A man of virtue, judgment, and prudence speaks not until there is silence. — Saadi

[Prudence] is the virtue of that part of the intellect [the calculative] to which it belongs; and ... our choice of actions will not be right without Prudence any more than without Moral Virtue, since, while Moral Virtue enables us to achieve the end, Prudence makes us adopt the right means to the end. — Aristotle.

Cunning is none of the best nor worst qualities; it floats between virtue and vice; there is scarce any exigence where it may not, and perhaps ought not to be supplied by prudence. — Jean De La Bruyere

Virtue is not merely a state in conformity with the right principle, but one that implies the right principle; and the right principle in moral conduct is prudence. — Aristotle.

There must be in prudence also some master virtue. — Aristotle.

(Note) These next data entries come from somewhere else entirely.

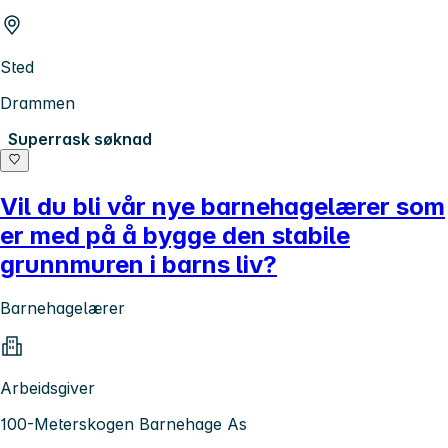
Sted
Drammen
Superrask søknad
Vil du bli vår nye barnehagelærer som
er med på å bygge den stabile
grunnmuren i barns liv?
Barnehagelærer
Arbeidsgiver
100-Meterskogen Barnehage As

Prudence is one of the virtues which were called cardinal by the ancient ethical writers. — William Fleming

Personal prudence, even when dictated by quite other than selfish considerations, surely is no special virtue in a military man; while an excessive love of glory, impassioning a less burning impulse, the honest sense of duty, is the first. — Herman Melville

Ages of prolonged uncertainty, while they are compatible with the highest degree of saintliness in a few, are inimical to the prosaic every-day virtues of respectable citizens. There seems no use in thrift, when tomorrow all your savings may be dissipated; no advantage in honesty, when the man towards whom you practise it is pretty sure to swindle you; no point in steadfast adherence to the cause, when no cause is important or has a chance of stable victory; no argument in favour of truthfulness, when only supple tergiversation makes the preservation of life and fortune possible. The man whose virtue has no source except a purely terrestrial prudence will in such a world, become an adventurer if he has the courage, and, if not, will seek obscurity as a timid time-server. — Bertrand Russell

The intention of every man acting according to virtue is to follow the rule of reason, wherefore the intention of all the virtues is directed to the same end, so that all the virtues are connected together in the right reason of things to be done, viz. prudence, — Thomas Aquinas

Prudence as well as Moral Virtue determines the complete performance of a man's proper function: Virtue ensures the rightness of the end we aim at, Prudence ensures the rightness of the means we adopt to gain that end. — Aristotle.